Records drawn from a dataset
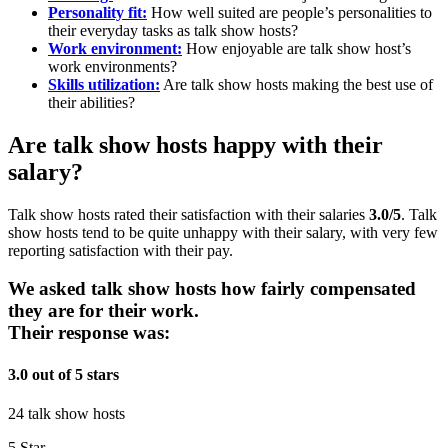
Personality fit:
How well suited are people’s personalities to
their everyday tasks as talk show hosts?
Work environment:
How enjoyable are talk show host’s
work environments?
Skills utilization:
Are talk show hosts making the best use of
their abilities?
Are talk show hosts happy with their
salary?
Talk show hosts rated their satisfaction with their salaries
3.0/5
. Talk
show hosts tend to be quite unhappy with their salary, with very few
reporting satisfaction with their pay.
We asked talk show hosts how fairly compensated
they are for their work.
Their response was:
3.0 out of 5 stars
24 talk show hosts
5 Star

Your assignment ->
Beginning with the first entry above, reproduce every line verbatim until the line with "Are talk show hosts happy with their", which is included too; omit pictures.

Written solution ->
Personality fit:
How well suited are people’s personalities to
their everyday tasks as talk show hosts?
Work environment:
How enjoyable are talk show host’s
work environments?
Skills utilization:
Are talk show hosts making the best use of
their abilities?
Are talk show hosts happy with their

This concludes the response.